Some people will cling to their preconceived notions, even when given overwhelming evidence that the Y chromosome is not the entrance requirement to minister and teach the gospel. Or to be a pastor!
I am not looking for ordination, even though my Baptist Conference has been ordaining women since the 1950s. I was going to get it done, then my RA meds failed, and I faced the fact that I personally am too disabled to lead a church. But for all those women who are called by God, they have the right to be pastors, because there is not one place in the Bible it says women cannot be pastors, nor any place where it says only men can be pastors, deacons or bishops.
I wrote circular reasoning! Spell check changed it to something different, I didn't catch it during the edit. My apologies!

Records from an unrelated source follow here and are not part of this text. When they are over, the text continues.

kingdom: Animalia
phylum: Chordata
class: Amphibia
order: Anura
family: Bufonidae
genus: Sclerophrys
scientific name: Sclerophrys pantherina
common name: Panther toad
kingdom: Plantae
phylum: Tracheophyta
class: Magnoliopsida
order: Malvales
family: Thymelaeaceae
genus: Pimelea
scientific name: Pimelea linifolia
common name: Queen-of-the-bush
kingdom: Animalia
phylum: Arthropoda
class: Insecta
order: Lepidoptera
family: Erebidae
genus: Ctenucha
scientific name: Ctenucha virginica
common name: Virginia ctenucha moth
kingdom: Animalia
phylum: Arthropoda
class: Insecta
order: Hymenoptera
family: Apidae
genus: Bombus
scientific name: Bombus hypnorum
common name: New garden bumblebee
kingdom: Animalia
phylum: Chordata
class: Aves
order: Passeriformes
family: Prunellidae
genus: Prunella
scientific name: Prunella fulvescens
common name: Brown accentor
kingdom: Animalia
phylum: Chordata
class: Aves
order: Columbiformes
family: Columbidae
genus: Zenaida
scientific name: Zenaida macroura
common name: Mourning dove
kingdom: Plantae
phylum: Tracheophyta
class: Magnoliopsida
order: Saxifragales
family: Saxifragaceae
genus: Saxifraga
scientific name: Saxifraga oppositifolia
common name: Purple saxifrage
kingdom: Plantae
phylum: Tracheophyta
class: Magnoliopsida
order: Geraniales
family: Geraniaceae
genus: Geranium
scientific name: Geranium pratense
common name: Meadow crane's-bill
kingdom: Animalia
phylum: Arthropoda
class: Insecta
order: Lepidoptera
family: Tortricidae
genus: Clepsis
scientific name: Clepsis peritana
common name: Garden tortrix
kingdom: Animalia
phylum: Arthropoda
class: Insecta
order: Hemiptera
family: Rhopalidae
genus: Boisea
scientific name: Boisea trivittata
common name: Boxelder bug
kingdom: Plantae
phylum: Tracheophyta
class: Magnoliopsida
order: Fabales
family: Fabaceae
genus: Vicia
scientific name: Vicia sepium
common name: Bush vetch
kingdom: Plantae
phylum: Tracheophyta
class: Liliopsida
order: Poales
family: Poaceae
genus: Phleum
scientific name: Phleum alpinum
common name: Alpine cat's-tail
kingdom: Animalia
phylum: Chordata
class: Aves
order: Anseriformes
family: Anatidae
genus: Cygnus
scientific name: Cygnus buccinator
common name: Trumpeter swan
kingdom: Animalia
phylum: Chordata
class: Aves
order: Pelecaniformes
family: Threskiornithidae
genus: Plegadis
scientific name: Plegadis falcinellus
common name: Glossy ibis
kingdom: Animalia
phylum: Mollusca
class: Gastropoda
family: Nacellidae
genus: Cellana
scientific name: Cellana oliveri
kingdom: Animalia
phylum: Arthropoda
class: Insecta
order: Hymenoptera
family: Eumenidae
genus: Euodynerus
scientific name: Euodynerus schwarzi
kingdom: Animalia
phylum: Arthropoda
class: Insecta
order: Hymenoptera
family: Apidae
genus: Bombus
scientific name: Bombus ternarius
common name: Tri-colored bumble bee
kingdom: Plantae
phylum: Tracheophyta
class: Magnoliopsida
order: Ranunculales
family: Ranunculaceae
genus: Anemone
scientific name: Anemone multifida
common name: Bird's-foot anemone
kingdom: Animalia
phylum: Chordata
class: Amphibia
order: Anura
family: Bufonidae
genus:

Your problem is that you are stuck on bad translations. The original Greek is gender neutral. Paul wanted to include women and men. It's why he introduces Phoebe as a deacon at the church in Cenchrea. The rest of Romans 16 mentions many women he worked with in ministry. Including Junia, whom he calls "an apostle!" Did you know the Catholic Church changed Junia's name in the Midfle Ages to the masculine gender, because they refused to believe Paul called a woman to be an apostle, even though all the earliest texts show her name as feminine. So yes, Paul encouraged and commended women in leadership and ministry!
It's called "preconceived notions." You already believe something, you use the text to read into it what you already believed. If I had been born a man, I probably wouldn't have cared about women in ministry. Instead, God made me a woman, called me, twice. I went to seminary, earned my MDiv with honours. But during that time, I remember reading 1 Tim one night, and wondering why God even called me, if I wasn't allowed to do anything. I cried out to God to tell me why! Then next day, I walked into a used bookstore. I looked at the religion books, and there were 3 books on women pastors. Why it was right, what the Greek said, etc. I was stunned! God answered my prayer in one day. It got me studying the Bible, and learning Greek well! God didn't call me to be a pastor. I do preach in my church, but my calling is to work expanding the field of disability theology. But if I had been convinced women could not be pastors, I might have dropped out of seminary. Women are discouraged by weighty, Pharisaical non-Biblical rules that keep them out of ministry. So, I am going to defend the right of every woman to pursue their calling. I'm going to make sure the truth is known.
Some people will cling to their preconceived notions, even when given overwhelming evidence that the Y chromosome is not the entrance requirement to minister and teach the gospel. Or to be a pastor!
I am not looking for ordination, even though my Baptist Conference has been ordaining women since the 1950s. I was going to get it done, then my RA meds failed, and I faced the fact that I personally am too disabled to lead a church. But for all those women who are called by God, they have the right to be pastors, because there is not one place in the Bible it says women cannot be pastors, nor any place where it says only men can be pastors, deacons or bishops.
There is no bad translation if there is then you must have used it to make up the false narrative. What translation did you use to come up with your understanding?
You can't say we use a bad translation and not provide the transition you are using to make your assertion truly is Scubala.
YOu can say we are wrong for a bad translation and not provide the passages in the "correct translation" you use. Please provide it. If you can, or can't, then it is your opinion; we at least have what you call a bad translation. You have Nada.